背凭れから片腕伸び、俺に触れ様としたので思わず肩が強張った。そんな俺の姿に彼の手も又びくりと一動し、触れ様とした侭の形で宙に浮いた。
「触らないで…」
宙で止まる彼の手が二重に見える。俺は乱視だから、眼鏡を外すと物が二重に見える。キースが二人居るって倖せ、なんて時偶夜遊ぶ。
だけどおかしい、眼鏡を外した記憶は無い。
「Ne touche pas... S'il vous plat...」
レンズの下に彼の屈折した指が入り、二重に見える理由を教えて呉れた。
「俺、本当に、倖せだった…」
「うん。」
「嘘でも良かった…」
「うん…」
「悪夢で良かった…、悪夢でも良いから、ずっと夢見てたかった……っ」
「Henri...!」
抱き締められた瞬間、俺は咆哮した。
「御免、御免アンリ…っ」
「謝るなよっ、虚しく為るだけだ…っ」
「愛してた、本当に、本当に好きだった…っ」
「何で、何で…」
何で過去系で云うんだ………!
嫌でも俺達の関係が終わった様に思って仕舞う。
本当は、現在進行形で云って欲しい。
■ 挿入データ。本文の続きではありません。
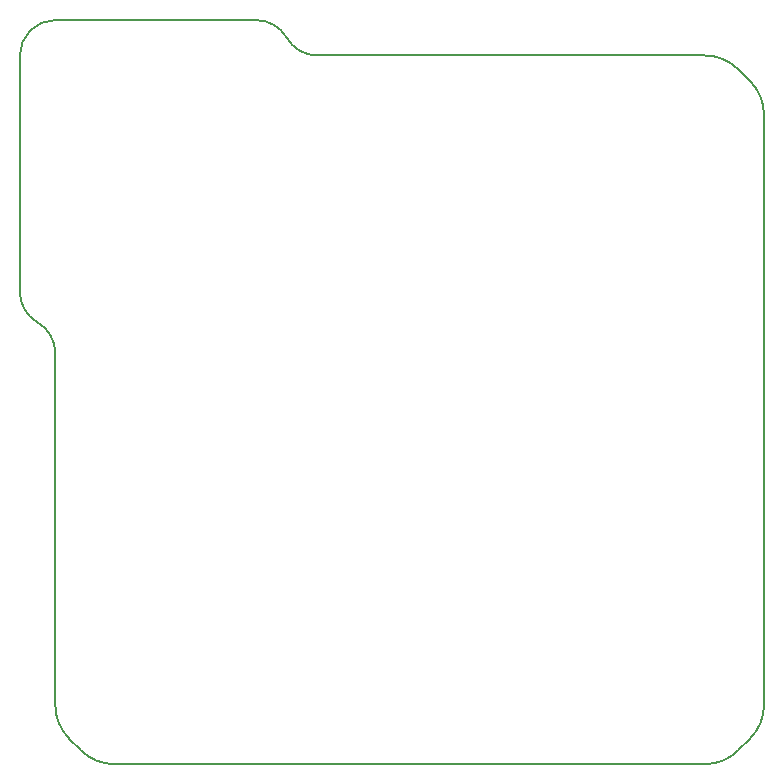
<source format=gbr>
%TF.GenerationSoftware,KiCad,Pcbnew,7.0.3*%
%TF.CreationDate,2023-06-20T13:58:59-06:00*%
%TF.ProjectId,macropad,6d616372-6f70-4616-942e-6b696361645f,rev?*%
%TF.SameCoordinates,Original*%
%TF.FileFunction,Profile,NP*%
%FSLAX46Y46*%
G04 Gerber Fmt 4.6, Leading zero omitted, Abs format (unit mm)*
G04 Created by KiCad (PCBNEW 7.0.3) date 2023-06-20 13:58:59*
%MOMM*%
%LPD*%
G01*
G04 APERTURE LIST*
%TA.AperFunction,Profile*%
%ADD10C,0.200000*%
%TD*%
G04 APERTURE END LIST*
D10*
X175593000Y-67380000D02*
X175593000Y-117380000D01*
X117764600Y-121208400D02*
X116764600Y-120208400D01*
X115593000Y-59380000D02*
G75*
G03*
X112593000Y-62380000I0J-3000000D01*
G01*
X174421400Y-120208400D02*
X173421400Y-121208400D01*
X112593000Y-82380000D02*
X112593000Y-62380000D01*
X117764573Y-121208427D02*
G75*
G03*
X120593000Y-122380000I2828427J2828427D01*
G01*
X170593000Y-122379999D02*
G75*
G03*
X173421426Y-121208426I0J3999999D01*
G01*
X135191076Y-60880000D02*
G75*
G03*
X132593000Y-59380000I-2598076J-1500000D01*
G01*
X170593000Y-122380000D02*
X120593000Y-122380000D01*
X135191025Y-60880028D02*
G75*
G03*
X137789150Y-62380000I2598175J1500228D01*
G01*
X115593000Y-117380000D02*
X115593000Y-87576150D01*
X173421400Y-63551600D02*
X174421400Y-64551600D01*
X173421427Y-63551573D02*
G75*
G03*
X170593000Y-62380000I-2828427J-2828427D01*
G01*
X115593000Y-59380000D02*
X132593000Y-59380000D01*
X115593006Y-87576150D02*
G75*
G03*
X114093000Y-84978074I-2999906J50D01*
G01*
X175592999Y-67380000D02*
G75*
G03*
X174421426Y-64551574I-3999999J0D01*
G01*
X112593001Y-82380000D02*
G75*
G03*
X114093000Y-84978075I2999999J0D01*
G01*
X115593001Y-117380000D02*
G75*
G03*
X116764574Y-120208426I3999999J0D01*
G01*
X174421427Y-120208427D02*
G75*
G03*
X175593000Y-117380000I-2828427J2828427D01*
G01*
X137789150Y-62380000D02*
X170593000Y-62380000D01*
M02*

</source>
今でも「Je t'aime,mon cheri」って云って欲しい。
「やっと…やっと忘れられそうだったのに…」
君が居なく為っても、身体はきちんと君を覚えてる。細胞一つ一つに君が染み込んでる。心が漸くキース一色に為りそうだったのに、君はこうして俺の心を、昔と同じに染め上げる。
君の存在はナイトメア、俺も又、そんな悪夢を夢見てる。
薔薇は朽ちても、存在が無かった事には出来無い。俺達の関係は、そんな感じに蓄積する。